* _EXERCISE REQUIREMENTS_
The answer must consist of every line below containing "were".

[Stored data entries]
:::
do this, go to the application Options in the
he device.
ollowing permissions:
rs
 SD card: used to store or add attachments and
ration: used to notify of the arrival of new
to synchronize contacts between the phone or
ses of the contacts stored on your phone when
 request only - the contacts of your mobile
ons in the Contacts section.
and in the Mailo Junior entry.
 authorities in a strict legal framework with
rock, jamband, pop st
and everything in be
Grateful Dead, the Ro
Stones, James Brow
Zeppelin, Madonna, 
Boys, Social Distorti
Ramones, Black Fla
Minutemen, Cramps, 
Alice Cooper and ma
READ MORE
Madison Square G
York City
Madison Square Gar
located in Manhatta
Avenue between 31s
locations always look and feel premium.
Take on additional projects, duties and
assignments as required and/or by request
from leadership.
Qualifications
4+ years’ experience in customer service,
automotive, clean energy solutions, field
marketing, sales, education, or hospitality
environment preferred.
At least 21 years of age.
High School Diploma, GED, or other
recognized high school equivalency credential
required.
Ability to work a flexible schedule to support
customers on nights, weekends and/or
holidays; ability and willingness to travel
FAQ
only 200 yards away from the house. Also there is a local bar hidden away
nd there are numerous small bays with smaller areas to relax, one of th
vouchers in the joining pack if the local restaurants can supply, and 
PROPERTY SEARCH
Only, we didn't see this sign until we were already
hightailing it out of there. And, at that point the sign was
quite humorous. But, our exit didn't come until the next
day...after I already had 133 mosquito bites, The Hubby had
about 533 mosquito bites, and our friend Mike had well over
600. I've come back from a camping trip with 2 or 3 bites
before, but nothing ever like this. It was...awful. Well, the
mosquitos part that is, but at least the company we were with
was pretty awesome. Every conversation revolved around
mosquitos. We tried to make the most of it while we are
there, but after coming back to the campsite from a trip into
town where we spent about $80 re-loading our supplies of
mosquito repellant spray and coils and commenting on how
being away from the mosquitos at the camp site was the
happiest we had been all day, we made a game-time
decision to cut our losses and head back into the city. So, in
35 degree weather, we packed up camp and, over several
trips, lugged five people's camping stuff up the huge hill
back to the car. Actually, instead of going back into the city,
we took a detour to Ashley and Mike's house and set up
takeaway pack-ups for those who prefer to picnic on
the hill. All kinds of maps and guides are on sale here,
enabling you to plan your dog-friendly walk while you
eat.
:::
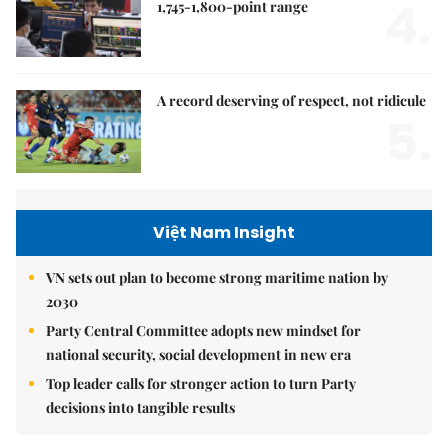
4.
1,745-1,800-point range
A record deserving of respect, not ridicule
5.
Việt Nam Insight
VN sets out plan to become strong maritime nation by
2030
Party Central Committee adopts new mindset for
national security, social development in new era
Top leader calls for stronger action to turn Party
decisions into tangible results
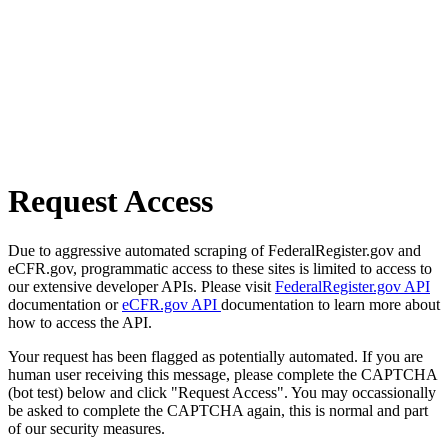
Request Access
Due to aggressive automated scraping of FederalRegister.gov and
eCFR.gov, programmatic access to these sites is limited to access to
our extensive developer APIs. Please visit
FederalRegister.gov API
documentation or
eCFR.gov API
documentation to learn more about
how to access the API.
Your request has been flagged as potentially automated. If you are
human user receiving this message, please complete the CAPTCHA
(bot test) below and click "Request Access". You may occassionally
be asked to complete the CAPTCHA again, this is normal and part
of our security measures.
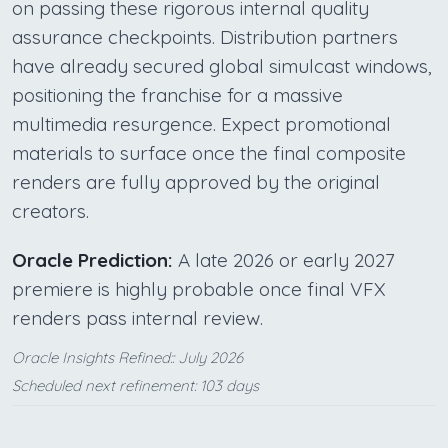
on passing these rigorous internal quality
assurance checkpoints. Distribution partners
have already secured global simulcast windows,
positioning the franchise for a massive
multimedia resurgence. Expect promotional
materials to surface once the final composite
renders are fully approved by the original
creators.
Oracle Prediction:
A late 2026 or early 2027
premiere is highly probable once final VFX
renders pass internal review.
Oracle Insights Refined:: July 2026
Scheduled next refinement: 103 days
:::
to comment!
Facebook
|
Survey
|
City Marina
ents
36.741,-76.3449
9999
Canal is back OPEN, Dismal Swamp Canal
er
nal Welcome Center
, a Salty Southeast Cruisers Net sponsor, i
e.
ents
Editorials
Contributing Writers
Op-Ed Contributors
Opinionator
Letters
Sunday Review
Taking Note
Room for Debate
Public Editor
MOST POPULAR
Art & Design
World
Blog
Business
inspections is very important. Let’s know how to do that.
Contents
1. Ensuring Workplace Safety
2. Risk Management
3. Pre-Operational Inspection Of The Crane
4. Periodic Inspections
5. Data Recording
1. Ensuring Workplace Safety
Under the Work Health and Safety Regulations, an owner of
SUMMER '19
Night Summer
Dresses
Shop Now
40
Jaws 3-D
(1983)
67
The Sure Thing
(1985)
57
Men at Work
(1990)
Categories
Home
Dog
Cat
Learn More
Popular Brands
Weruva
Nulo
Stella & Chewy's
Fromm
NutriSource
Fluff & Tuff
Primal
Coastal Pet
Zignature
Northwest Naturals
:::
* _EXERCISE ANSWER_
Only, we didn't see this sign until we were already
mosquitos part that is, but at least the company we were with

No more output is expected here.